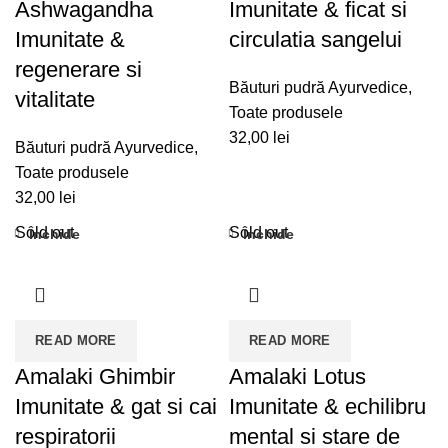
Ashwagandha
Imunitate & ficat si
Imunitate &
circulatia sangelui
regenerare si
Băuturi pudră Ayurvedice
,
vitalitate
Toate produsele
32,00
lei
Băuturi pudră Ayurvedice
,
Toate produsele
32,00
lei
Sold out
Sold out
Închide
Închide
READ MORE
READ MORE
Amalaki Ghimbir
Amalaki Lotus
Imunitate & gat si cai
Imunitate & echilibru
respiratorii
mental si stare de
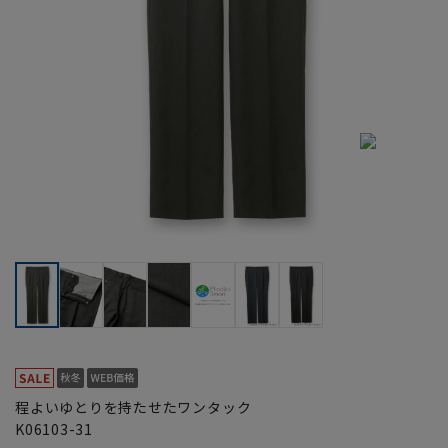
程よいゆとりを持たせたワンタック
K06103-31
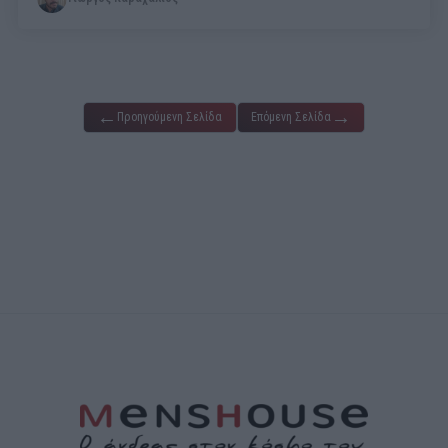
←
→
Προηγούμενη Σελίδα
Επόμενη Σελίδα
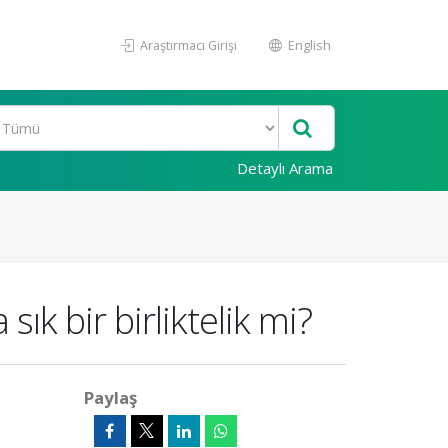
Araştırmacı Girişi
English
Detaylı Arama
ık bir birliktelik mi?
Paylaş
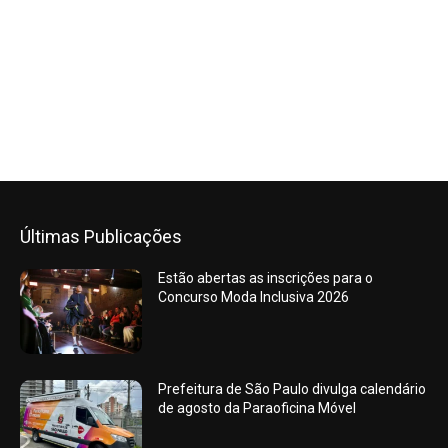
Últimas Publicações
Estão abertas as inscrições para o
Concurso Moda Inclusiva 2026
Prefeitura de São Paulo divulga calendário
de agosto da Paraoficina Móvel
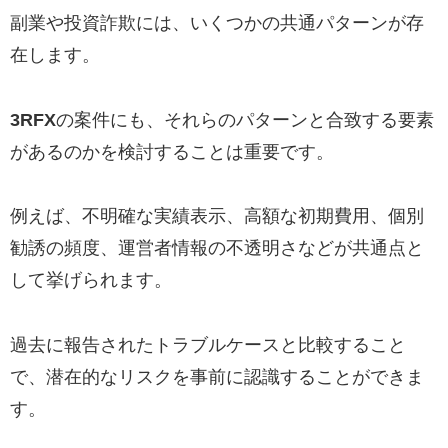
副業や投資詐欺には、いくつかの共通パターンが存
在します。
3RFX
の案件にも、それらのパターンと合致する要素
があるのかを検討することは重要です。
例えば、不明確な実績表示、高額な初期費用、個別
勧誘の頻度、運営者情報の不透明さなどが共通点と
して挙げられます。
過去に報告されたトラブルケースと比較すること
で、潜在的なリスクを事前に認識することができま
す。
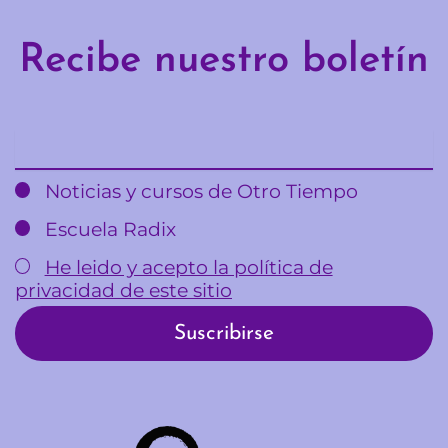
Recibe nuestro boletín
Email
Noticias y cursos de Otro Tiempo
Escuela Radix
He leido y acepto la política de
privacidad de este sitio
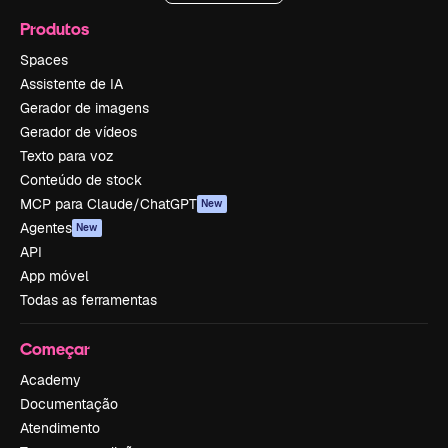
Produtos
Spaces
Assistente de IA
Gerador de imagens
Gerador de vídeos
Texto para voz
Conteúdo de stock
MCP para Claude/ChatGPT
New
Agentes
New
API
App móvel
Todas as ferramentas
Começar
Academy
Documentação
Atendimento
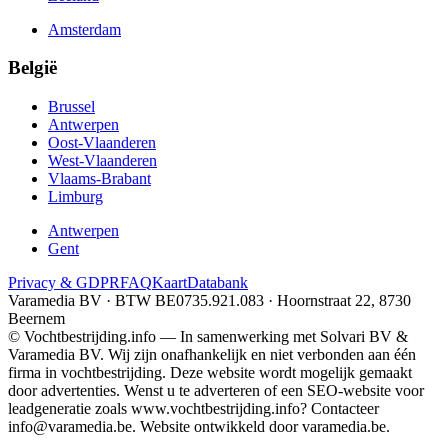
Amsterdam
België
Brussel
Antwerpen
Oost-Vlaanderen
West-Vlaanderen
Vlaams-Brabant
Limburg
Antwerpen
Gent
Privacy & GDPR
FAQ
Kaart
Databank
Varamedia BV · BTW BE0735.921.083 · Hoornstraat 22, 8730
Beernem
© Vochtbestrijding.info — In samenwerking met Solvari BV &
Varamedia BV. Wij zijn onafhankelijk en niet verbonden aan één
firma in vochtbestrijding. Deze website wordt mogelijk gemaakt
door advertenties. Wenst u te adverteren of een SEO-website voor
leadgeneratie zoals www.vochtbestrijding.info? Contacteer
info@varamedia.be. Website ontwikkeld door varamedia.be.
******
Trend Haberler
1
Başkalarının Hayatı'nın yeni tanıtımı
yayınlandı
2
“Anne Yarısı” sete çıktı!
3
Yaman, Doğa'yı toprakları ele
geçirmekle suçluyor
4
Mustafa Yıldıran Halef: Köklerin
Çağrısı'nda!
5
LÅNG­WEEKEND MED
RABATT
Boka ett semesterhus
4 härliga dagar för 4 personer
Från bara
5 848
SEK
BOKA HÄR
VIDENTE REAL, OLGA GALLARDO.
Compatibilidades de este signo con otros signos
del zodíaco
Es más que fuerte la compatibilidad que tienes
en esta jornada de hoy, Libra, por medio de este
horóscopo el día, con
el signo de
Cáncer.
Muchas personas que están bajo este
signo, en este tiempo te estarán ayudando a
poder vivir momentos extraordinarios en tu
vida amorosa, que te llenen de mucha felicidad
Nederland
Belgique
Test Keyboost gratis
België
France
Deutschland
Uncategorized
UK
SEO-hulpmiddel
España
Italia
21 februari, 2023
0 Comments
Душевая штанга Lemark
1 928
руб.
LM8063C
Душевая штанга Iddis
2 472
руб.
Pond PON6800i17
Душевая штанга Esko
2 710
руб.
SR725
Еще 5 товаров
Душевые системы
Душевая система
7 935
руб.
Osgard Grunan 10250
******
Task goal: Please convert every line from the one containing "Recibe nuestro boletín" through the one containing "info@varamedia.be. Website ontwikkeld", both included, into a Markdown table with the columns Number and Text. Leave out blank lines and the pictures.

Task answer:
| Number | Text |
|---|---|
| 1 | Recibe nuestro boletín |
| 2 | Email |
| 3 | Noticias y cursos de Otro Tiempo |
| 4 | Escuela Radix |
| 5 | He leido y acepto la política de |
| 6 | privacidad de este sitio |
| 7 | Produtos |
| 8 | Spaces |
| 9 | Assistente de IA |
| 10 | Gerador de imagens |
| 11 | Gerador de vídeos |
| 12 | Texto para voz |
| 13 | Conteúdo de stock |
| 14 | MCP para Claude/ChatGPT |
| 15 | New |
| 16 | Agentes |
| 17 | New |
| 18 | API |
| 19 | App móvel |
| 20 | Todas as ferramentas |
| 21 | Começar |
| 22 | Academy |
| 23 | Documentação |
| 24 | Atendimento |
| 25 | Amsterdam |
| 26 | België |
| 27 | Brussel |
| 28 | Antwerpen |
| 29 | Oost-Vlaanderen |
| 30 | West-Vlaanderen |
| 31 | Vlaams-Brabant |
| 32 | Limburg |
| 33 | Antwerpen |
| 34 | Gent |
| 35 | Privacy & GDPR |
| 36 | FAQ |
| 37 | Kaart |
| 38 | Databank |
| 39 | Varamedia BV · BTW BE0735.921.083 · Hoornstraat 22, 8730 |
| 40 | Beernem |
| 41 | © Vochtbestrijding.info — In samenwerking met Solvari BV & |
| 42 | Varamedia BV. Wij zijn onafhankelijk en niet verbonden aan één |
| 43 | firma in vochtbestrijding. Deze website wordt mogelijk gemaakt |
| 44 | door advertenties. Wenst u te adverteren of een SEO-website voor |
| 45 | leadgeneratie zoals www.vochtbestrijding.info? Contacteer |
| 46 | info@varamedia.be. Website ontwikkeld door varamedia.be. |